Input data below:

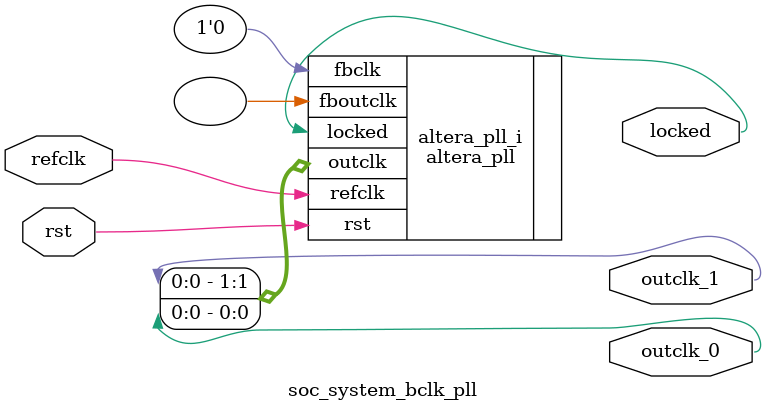
<source format=v>
`timescale 1ns/10ps
module  soc_system_bclk_pll(

	// interface 'refclk'
	input wire refclk,

	// interface 'reset'
	input wire rst,

	// interface 'outclk0'
	output wire outclk_0,

	// interface 'outclk1'
	output wire outclk_1,

	// interface 'locked'
	output wire locked
);

	altera_pll #(
		.fractional_vco_multiplier("true"),
		.reference_clock_frequency("50.0 MHz"),
		.operation_mode("direct"),
		.number_of_clocks(2),
		.output_clock_frequency0("3.072000 MHz"),
		.phase_shift0("0 ps"),
		.duty_cycle0(50),
		.output_clock_frequency1("3.072000 MHz"),
		.phase_shift1("0 ps"),
		.duty_cycle1(50),
		.output_clock_frequency2("0 MHz"),
		.phase_shift2("0 ps"),
		.duty_cycle2(50),
		.output_clock_frequency3("0 MHz"),
		.phase_shift3("0 ps"),
		.duty_cycle3(50),
		.output_clock_frequency4("0 MHz"),
		.phase_shift4("0 ps"),
		.duty_cycle4(50),
		.output_clock_frequency5("0 MHz"),
		.phase_shift5("0 ps"),
		.duty_cycle5(50),
		.output_clock_frequency6("0 MHz"),
		.phase_shift6("0 ps"),
		.duty_cycle6(50),
		.output_clock_frequency7("0 MHz"),
		.phase_shift7("0 ps"),
		.duty_cycle7(50),
		.output_clock_frequency8("0 MHz"),
		.phase_shift8("0 ps"),
		.duty_cycle8(50),
		.output_clock_frequency9("0 MHz"),
		.phase_shift9("0 ps"),
		.duty_cycle9(50),
		.output_clock_frequency10("0 MHz"),
		.phase_shift10("0 ps"),
		.duty_cycle10(50),
		.output_clock_frequency11("0 MHz"),
		.phase_shift11("0 ps"),
		.duty_cycle11(50),
		.output_clock_frequency12("0 MHz"),
		.phase_shift12("0 ps"),
		.duty_cycle12(50),
		.output_clock_frequency13("0 MHz"),
		.phase_shift13("0 ps"),
		.duty_cycle13(50),
		.output_clock_frequency14("0 MHz"),
		.phase_shift14("0 ps"),
		.duty_cycle14(50),
		.output_clock_frequency15("0 MHz"),
		.phase_shift15("0 ps"),
		.duty_cycle15(50),
		.output_clock_frequency16("0 MHz"),
		.phase_shift16("0 ps"),
		.duty_cycle16(50),
		.output_clock_frequency17("0 MHz"),
		.phase_shift17("0 ps"),
		.duty_cycle17(50),
		.pll_type("General"),
		.pll_subtype("General")
	) altera_pll_i (
		.rst	(rst),
		.outclk	({outclk_1, outclk_0}),
		.locked	(locked),
		.fboutclk	( ),
		.fbclk	(1'b0),
		.refclk	(refclk)
	);
endmodule


</source>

End of Input data.

Task description ::
What is needed is an exact printout of all the entries, without the pictures.

Exercise solution ::
<source format=v>
`timescale 1ns/10ps
module  soc_system_bclk_pll(

	// interface 'refclk'
	input wire refclk,

	// interface 'reset'
	input wire rst,

	// interface 'outclk0'
	output wire outclk_0,

	// interface 'outclk1'
	output wire outclk_1,

	// interface 'locked'
	output wire locked
);

	altera_pll #(
		.fractional_vco_multiplier("true"),
		.reference_clock_frequency("50.0 MHz"),
		.operation_mode("direct"),
		.number_of_clocks(2),
		.output_clock_frequency0("3.072000 MHz"),
		.phase_shift0("0 ps"),
		.duty_cycle0(50),
		.output_clock_frequency1("3.072000 MHz"),
		.phase_shift1("0 ps"),
		.duty_cycle1(50),
		.output_clock_frequency2("0 MHz"),
		.phase_shift2("0 ps"),
		.duty_cycle2(50),
		.output_clock_frequency3("0 MHz"),
		.phase_shift3("0 ps"),
		.duty_cycle3(50),
		.output_clock_frequency4("0 MHz"),
		.phase_shift4("0 ps"),
		.duty_cycle4(50),
		.output_clock_frequency5("0 MHz"),
		.phase_shift5("0 ps"),
		.duty_cycle5(50),
		.output_clock_frequency6("0 MHz"),
		.phase_shift6("0 ps"),
		.duty_cycle6(50),
		.output_clock_frequency7("0 MHz"),
		.phase_shift7("0 ps"),
		.duty_cycle7(50),
		.output_clock_frequency8("0 MHz"),
		.phase_shift8("0 ps"),
		.duty_cycle8(50),
		.output_clock_frequency9("0 MHz"),
		.phase_shift9("0 ps"),
		.duty_cycle9(50),
		.output_clock_frequency10("0 MHz"),
		.phase_shift10("0 ps"),
		.duty_cycle10(50),
		.output_clock_frequency11("0 MHz"),
		.phase_shift11("0 ps"),
		.duty_cycle11(50),
		.output_clock_frequency12("0 MHz"),
		.phase_shift12("0 ps"),
		.duty_cycle12(50),
		.output_clock_frequency13("0 MHz"),
		.phase_shift13("0 ps"),
		.duty_cycle13(50),
		.output_clock_frequency14("0 MHz"),
		.phase_shift14("0 ps"),
		.duty_cycle14(50),
		.output_clock_frequency15("0 MHz"),
		.phase_shift15("0 ps"),
		.duty_cycle15(50),
		.output_clock_frequency16("0 MHz"),
		.phase_shift16("0 ps"),
		.duty_cycle16(50),
		.output_clock_frequency17("0 MHz"),
		.phase_shift17("0 ps"),
		.duty_cycle17(50),
		.pll_type("General"),
		.pll_subtype("General")
	) altera_pll_i (
		.rst	(rst),
		.outclk	({outclk_1, outclk_0}),
		.locked	(locked),
		.fboutclk	( ),
		.fbclk	(1'b0),
		.refclk	(refclk)
	);
endmodule


</source>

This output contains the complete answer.